:: Text under study

A.  Looks like Smoak is on the verge, because there are individual AB's in which he gets it right.  Hey, Smoak's OPS+ is 129 right now, and we assure you that he hasn't even gotten started.

Cust, he's supposed to know how to hit by now.  Ask him when he's going to stop overswinging.

................

Milton Bradley, props to him.  He's always been one of the brainiest hitters in the game and he is putting on a clinic right now.

His 128 OPS+ only looks like 280/350/450 in Safeco, but a 128 OPS+ is something the Mariners will take a million of.

.

Cheerio,

Dr D


Comments

1
Taro's picture

Completely agree on Smoak, Doc.
I've always felt that Smoak needed to be an opposite-field hitter to be successful. Waiting for the ball will make him less of a pull/guess hitter. Thats just not going to work long term.

2

Smoak tracking that ball down deep into foul territory then firing a shot back to Olivo, knowing that a swift baserunner at 3rd might tag up...
Good, heads-up stuff there. He's doing some things wrong at the plate but he's got time to fix it.  What he's doing right is very right, and he's a gamer in my book.
He saw fastball, hit fastball in his first AB, grounded out on a nasty breaking pitch (change I think) in his second after failing to swing at any of the inside pitches, then swung at the first pitch, a FB in the zone, in his third.
He's still working out his approach.  Some nights he's too patient, some he's too greedy.  I like watching him tinker.  He's been a better hitter as a lefty so I'm stoked to see him doing so well from the right side.  It means when he controls his greed from the left he's gonna do serious damage.
In the meantime, he's just making plays.  I'll take it.
~G

3

...for Smoak as a lefty.  Double off the wall and a no-doubt HR to the dead side of the ball field in cold weather when the ball shouldn't fly.
He's coming around on his greed problem. ;) 
Smoak: .275/.388/.475/.863 with 5 doubles and 1 HR in 12 games, with 8BB and 9K in 40 ABs.

::::

● **Task instructions**
Continue the discussion of Smoak's and Milton Bradley's hitting from its last line. The items that follow have no connection to the text above.

:: Information

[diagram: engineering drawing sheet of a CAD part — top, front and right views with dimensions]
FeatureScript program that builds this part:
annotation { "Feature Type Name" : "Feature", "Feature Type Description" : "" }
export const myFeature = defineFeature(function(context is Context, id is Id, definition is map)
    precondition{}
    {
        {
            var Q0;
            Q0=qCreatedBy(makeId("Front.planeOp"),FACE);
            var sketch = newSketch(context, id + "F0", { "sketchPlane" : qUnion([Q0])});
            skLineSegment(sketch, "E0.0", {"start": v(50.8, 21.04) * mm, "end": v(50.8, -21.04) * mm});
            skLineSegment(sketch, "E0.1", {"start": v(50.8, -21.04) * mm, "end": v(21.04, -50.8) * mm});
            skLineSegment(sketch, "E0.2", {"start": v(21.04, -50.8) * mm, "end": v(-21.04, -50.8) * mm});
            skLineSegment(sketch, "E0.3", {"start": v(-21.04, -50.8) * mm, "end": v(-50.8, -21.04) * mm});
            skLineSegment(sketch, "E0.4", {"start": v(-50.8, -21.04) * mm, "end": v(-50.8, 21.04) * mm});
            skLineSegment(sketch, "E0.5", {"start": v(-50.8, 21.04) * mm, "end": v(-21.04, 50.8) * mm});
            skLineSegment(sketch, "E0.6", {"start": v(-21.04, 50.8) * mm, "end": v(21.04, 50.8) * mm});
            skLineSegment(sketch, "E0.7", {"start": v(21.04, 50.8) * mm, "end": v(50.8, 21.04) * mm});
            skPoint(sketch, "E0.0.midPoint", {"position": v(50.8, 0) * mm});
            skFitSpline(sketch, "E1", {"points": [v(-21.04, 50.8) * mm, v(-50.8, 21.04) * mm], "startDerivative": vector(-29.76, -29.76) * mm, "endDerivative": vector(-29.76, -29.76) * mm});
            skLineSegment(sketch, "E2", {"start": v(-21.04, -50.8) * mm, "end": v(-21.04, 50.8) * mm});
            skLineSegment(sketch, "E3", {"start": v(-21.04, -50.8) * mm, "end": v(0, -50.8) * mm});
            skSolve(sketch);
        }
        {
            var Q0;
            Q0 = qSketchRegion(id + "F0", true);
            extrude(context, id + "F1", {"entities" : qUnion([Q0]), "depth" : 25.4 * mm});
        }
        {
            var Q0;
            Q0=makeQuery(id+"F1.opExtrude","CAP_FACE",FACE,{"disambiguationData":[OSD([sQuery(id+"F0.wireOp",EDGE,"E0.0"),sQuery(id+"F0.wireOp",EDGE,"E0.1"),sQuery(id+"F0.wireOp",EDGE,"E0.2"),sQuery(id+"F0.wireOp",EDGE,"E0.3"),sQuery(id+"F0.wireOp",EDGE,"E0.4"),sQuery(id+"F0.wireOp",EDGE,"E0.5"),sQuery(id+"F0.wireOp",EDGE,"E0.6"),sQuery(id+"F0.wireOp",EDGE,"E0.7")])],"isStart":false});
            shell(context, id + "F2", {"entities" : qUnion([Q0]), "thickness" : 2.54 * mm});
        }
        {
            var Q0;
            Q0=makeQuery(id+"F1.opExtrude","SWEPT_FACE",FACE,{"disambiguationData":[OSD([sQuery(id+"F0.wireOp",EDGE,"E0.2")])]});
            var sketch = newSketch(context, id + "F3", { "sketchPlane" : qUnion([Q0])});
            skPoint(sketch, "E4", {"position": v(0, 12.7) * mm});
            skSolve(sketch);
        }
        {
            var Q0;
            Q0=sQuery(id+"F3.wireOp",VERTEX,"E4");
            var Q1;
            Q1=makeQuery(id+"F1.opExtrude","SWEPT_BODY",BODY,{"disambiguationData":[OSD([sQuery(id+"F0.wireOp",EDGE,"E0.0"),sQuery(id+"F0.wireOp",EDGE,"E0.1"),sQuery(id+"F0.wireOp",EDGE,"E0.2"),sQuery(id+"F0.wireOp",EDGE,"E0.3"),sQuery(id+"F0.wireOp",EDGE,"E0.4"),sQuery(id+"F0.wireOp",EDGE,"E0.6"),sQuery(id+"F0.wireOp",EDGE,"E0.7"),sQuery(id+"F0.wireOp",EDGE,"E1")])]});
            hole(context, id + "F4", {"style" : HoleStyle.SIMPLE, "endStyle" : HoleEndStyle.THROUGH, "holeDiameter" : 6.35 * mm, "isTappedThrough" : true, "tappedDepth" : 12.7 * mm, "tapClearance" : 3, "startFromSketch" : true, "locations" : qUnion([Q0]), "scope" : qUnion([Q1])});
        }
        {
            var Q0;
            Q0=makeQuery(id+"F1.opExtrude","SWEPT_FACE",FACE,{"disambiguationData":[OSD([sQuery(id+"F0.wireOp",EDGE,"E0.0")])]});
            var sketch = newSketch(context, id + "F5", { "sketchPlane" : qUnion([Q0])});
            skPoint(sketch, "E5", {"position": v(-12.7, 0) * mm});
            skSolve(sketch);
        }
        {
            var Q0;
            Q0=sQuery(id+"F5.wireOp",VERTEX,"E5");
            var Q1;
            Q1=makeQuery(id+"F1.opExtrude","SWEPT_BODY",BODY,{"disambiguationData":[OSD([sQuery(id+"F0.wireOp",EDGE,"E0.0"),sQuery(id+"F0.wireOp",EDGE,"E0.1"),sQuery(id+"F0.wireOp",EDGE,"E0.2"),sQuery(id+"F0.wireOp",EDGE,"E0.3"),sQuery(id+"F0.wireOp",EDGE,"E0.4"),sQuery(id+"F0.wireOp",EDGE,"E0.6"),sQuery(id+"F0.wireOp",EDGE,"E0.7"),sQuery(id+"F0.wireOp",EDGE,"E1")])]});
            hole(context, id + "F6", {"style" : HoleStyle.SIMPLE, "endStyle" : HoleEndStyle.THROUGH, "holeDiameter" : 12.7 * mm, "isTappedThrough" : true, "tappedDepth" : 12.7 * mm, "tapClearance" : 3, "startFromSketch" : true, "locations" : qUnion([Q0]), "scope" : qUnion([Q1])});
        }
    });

::::

● **Task output**
That's about what I'd want to see from him in a really good first run around the league, and I think he's just getting started.  A-Gone posted a .862 OPS his first full season at age 24.  Smoak should have a lower average but higher OBP, so that washes. If "all" we got was that, I'd be satisfied.
Cust is the guy who's just bombing right now.  I didn't want Smoak to be forced to carry the offense, so adding Cust was at least a modicum of MOTO talent helping out...but he's being VERY unhelpful at the moment.  I'm glad he can take a walk or we'd get less than nothing out of him the first 2 weeks of the season.
I don't want Bradley and Smoak to have to carry my offense, but beggars can't be choosers.  The promising start by Smoak, even as he works through the bumps in the road, has to be encouraging.
HR by Ackley last night, btw - once he gets those wheels on the ground and gets up here we can start getting our offense aligned for the future.
~G

4

The Z-Crew's record at obtaining young talent ready to blossom seems to be very good: Smoak is looking better and better, Ackley continued to draw walks even as he hasn't been hitting, the haul from the Putz trade continues to be astounding (Guti, Vargas and B.Ryan via Cleto will be 12% of the MLB roster).
But, man, their record on bringing in supporting-cast vets is getting pretty ugly: Kotchman, Snell, Ja. Wilson for the most part, Figgins so far, and now Cust and maybe Olivo (not to mention Chris Ray, so I won't).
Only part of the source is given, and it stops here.